Now that the model is trained, let’s see how it fares.

score = model.evaluate(test_ds, batch_size=BATCH_SIZE, verbose=0)

print('Evaluation With Test Dataset:', score[1])

Evaluation With Test Dataset: 0.9887492060661316

import joblib
model.save('./output/model.h5')
joblib.dump(tokenizer, './output/tokenizer.pkl')

['./output/tokenizer.pkl']

history_df = pd.DataFrame(history.history)
history_df.loc[:, ['loss', 'val_loss']].plot();

Looks like the model is learning fairly well. Let’s build about a hundred songs and see if there are 25 chord progression patterns generated.

def generate_chord(model, start):
    # Evaluation step (generating text using the learned model)

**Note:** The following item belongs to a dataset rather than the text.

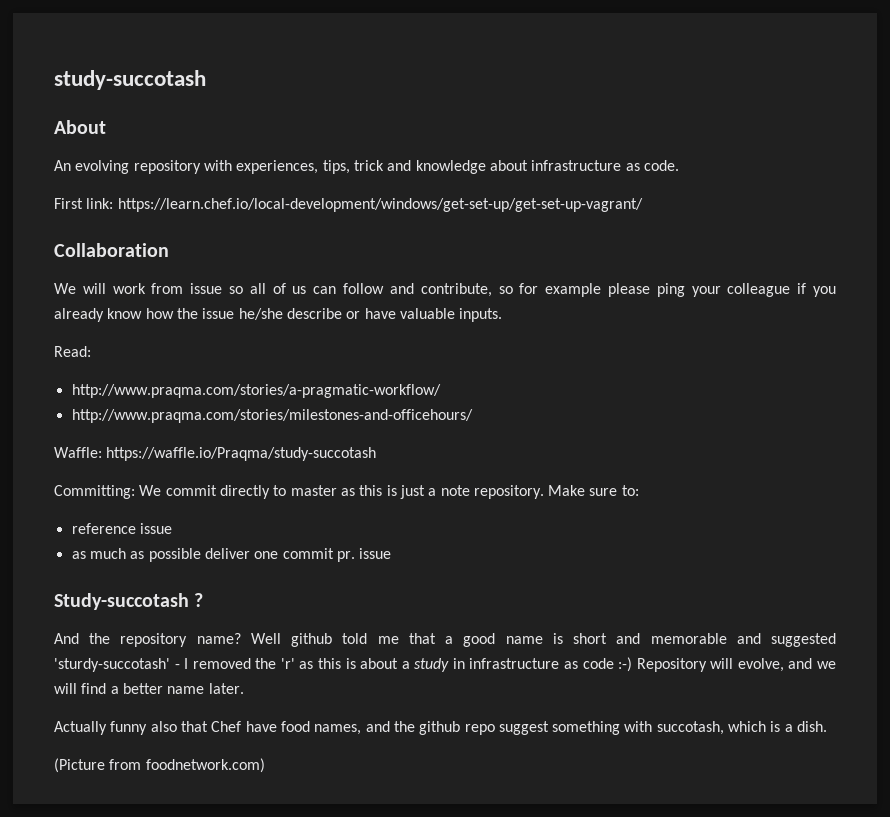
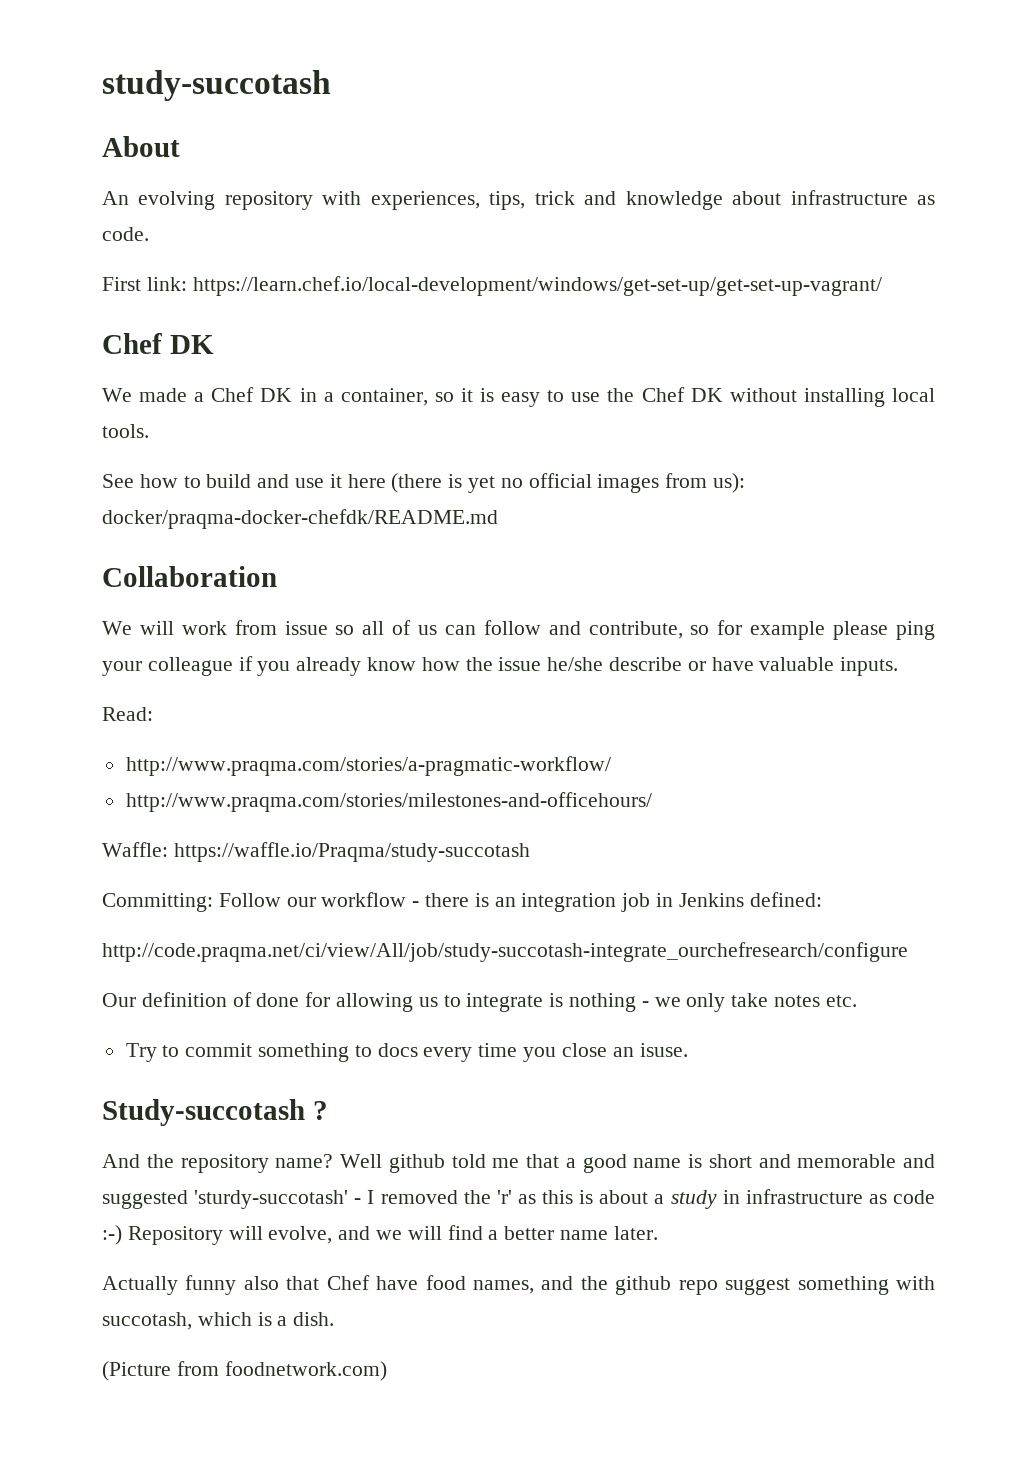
(643, 205) none -> [102,333,214,354] [102,387,935,407] [102,424,149,438] [102,473,746,493] [102,509,498,529] // Chef DK // We made a Chef DK in a container, so it is easy to use the Chef DK without installing local tools. // See how to build and use it here (there is yet no official images from us): docker/praqma-docker-chefdk/README.md
[139,485,639,499] [71,523,172,534] [71,548,392,562] We commit directly to master as this is just a note repository. Make sure to: // reference issue // as much as possible deliver one commit pr. issue -> [218,892,822,912] [102,942,908,962] [102,992,857,1012] [125,1043,688,1062] Follow our workflow - there is an integration job in Jenkins defined: // http://code.praqma.net/ci/view/All/job/study-succotash-integrate_ourchefresearch/configure // Our definition of done for allowing us to integrate is nothing - we only take notes etc. // Try to commit something to docs every time you close an isuse.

    # Number of characters to generate
    num_generate = 100

    # Converting our start string to numbers (vectorizing)
    input_eval = [start]
    input_eval = tf.expand_dims(input_eval, 0)

    # Empty string to store our results
    chords = [start]

    # Low temperatures results in more predictable text.
    # Higher temperatures results in more surprising text.
    # Experiment to find the best setting.
    temperature = .1

    # Here batch size == 1
    for i in range(num_generate):
        predictions = model(input_eval)
        # remove the batch dimension
        predictions = tf.squeeze(predictions, 0)

        # using a categorical distribution to predict the character returned by the model
        predictions = predictions / temperature
        predicted_id = tf.random.categorical(predictions, num_samples=1)[-1,0].numpy()

        # We pass the predicted character as the next input to the model
        # along with the previous hidden state

        input_eval = tf.expand_dims([predicted_id], 0)

        chords.append(predicted_id)

    return decode(chords)

starter = 'C^7'
print(tokenizer.word_index[starter])
generated = [generate_chord(model, start=tokenizer.word_index[starter]) for i in range(100)]

generated_encoded = [encode_chords(c) for c in generated]
generated_25s = [count25s(c) for c in generated_encoded]

print('Average number of 25 chord progressions', sum(generated_25s) / len(generated_25s))

Average number of 25 chord progressions 4.03

Conclusion

In conclusion, we’ve taken the series of songs, and built an LSTM model that can produce new chords. By utilizing jazz music theory know-how, we are able to treat the data in a way that eases the learning process for the model. There are still a lot of improvements to be made in this particular model. The model could understand time by refactoring the LSTM model to be a multivariate model. We could also further improve our understanding of the model by implementing form detection to see if there is a general AABA form structure.